Le service de garde éducatif semble donc être désormais associé à un produit de «luxe», un luxe qu’on ne peut plus s’offrir au Québec.
Le modèle privilégié par Québec serait plutôt celui des garderies privées non subventionnées, soutient le dirigeant de l’AQCPE.
Il en veut pour preuve que depuis l’arrivée des libéraux au pouvoir, le réseau des garderies privées non subventionnées connaît une croissance «exponentielle», de 2004 à 2014, avec un nombre de places qui a bondi de 1907 à 46 641.
«Vous savez qu’il y a deux candidates libérales _ dont Marie-Claude Collin, candidate dans Blainville et présidente de la Coalition des garderies privées non subventionnées _ qui ont perdu leurs élections, mais qui sont propriétaires de garderies non subventionnées», commente M. Sénécal.
En appui à sa thèse, il note qu’au moment où le gouvernement est en train de revoir tout le régime fiscal des Québécois, «il n’y a jamais eu l’ombre du début d’une réflexion» au ministère des Finances pour remettre en question le demi-milliard de dollars de crédits d’impôt versés annuellement aux parents dont les enfants fréquentent les garderies privées non subventionnées, tandis que le gouvernement «s’acharne» sur les CPE, de toutes les manières possibles.
«Il n’y a aucun contrôle, aucune imputabilité» demandée aux garderies privées non subventionnées, dénonce-t-il.
Dans une garderie non subventionnée, le parent doit accepter de payer un prix élevé, mais il a droit à la fin de l’année à un crédit d’impôt qui rend le coût du service équivalent à celui offert en CPE.
L’opposition péquiste est aussi d’avis que le budget Leitao favorise les parents qui fréquentent la garderie non subventionnée. En se basant sur le «bouclier fiscal» inscrit dans le budget (qui vise à éviter une perte de revenu résultant d’une hausse de salaire entraînant un nouveau taux d’imposition), le PQ a calculé que les parents ayant choisi le CPE au lieu de la garderie non subventionnée seraient pénalisés sur le plan fiscal.
Pendant ce temps, les relations entre le réseau _ tant des CPE que des garderies privées _ et la ministre Charbonneau ne cessent de se détériorer. «Il y a de la colère, c’est clair», résume M. Sénécal.
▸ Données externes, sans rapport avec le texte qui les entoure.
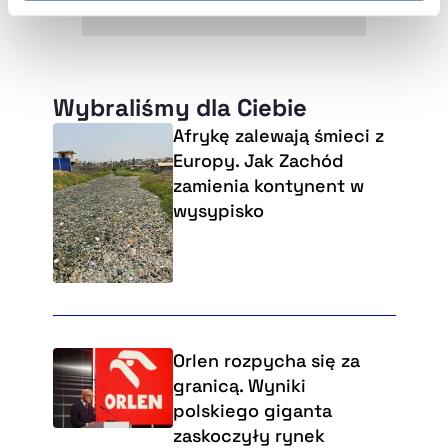
Szczegółowe informacje na ten temat znajdziesz w
naszej
Polityce Prywatności
.
Wybraliśmy dla Ciebie
Afrykę zalewają śmieci z
Europy. Jak Zachód
zamienia kontynent w
wysypisko
Orlen rozpycha się za
granicą. Wyniki
polskiego giganta
zaskoczyły rynek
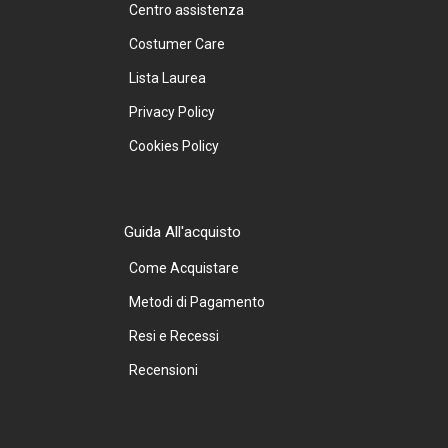
Centro assistenza
Costumer Care
Lista Laurea
Privacy Policy
Cookies Policy
Guida All'acquisto
Come Acquistare
Metodi di Pagamento
Resi e Recessi
Recensioni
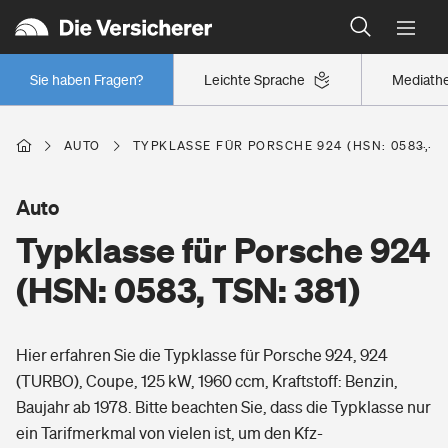
Typklassen: So ist Ihr Auto eingestuft
Wer versichert was: Jetzt Versicherer finden
Regionalklassen: So ist Ihre Region eingestuft
Sie haben Fragen?
Leichte Sprache
Mediath
Wer versichert was: Jetzt Versicherer finden
AUTO
TYPKLASSE FÜR PORSCHE 924 (HSN: 0583, TS
Beruf
Auto
Typklasse für Porsche 924
Berufsunfähigkeitsversicherung
Wohnen
(HSN: 0583, TSN: 381)
Erwerbsunfähigkeitsversicherung
Wohngebäudeversicherung
Hier erfahren Sie die Typklasse für Porsche 924, 924
Freizeit
Grundfähigkeitsversicherung
(TURBO), Coupe, 125 kW, 1960 ccm, Kraftstoff: Benzin,
Hausratversicherung
Baujahr ab 1978. Bitte beachten Sie, dass die Typklasse nur
Arbeitsrechtsschutz
Pri­vate Haft­pflicht­
ein Tarifmerkmal von vielen ist, um den Kfz-
Gesundheit
Elementarversicherung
Les ponts étaient coupés depuis que les CPE et les garderies privées avaient demandé sa démission en février. Récemment, la ministre avait fait une tentative de réconciliation en créant avec eux un groupe de travail sur les places fantômes. Mais depuis les nouvelles coupes, le réseau semble plus désillusionné et désabusé que jamais, selon M. Sénécal.
La ministre, qui a pris l’habitude de se tenir à bonne distance des médias, a refusé une demande d’entrevue.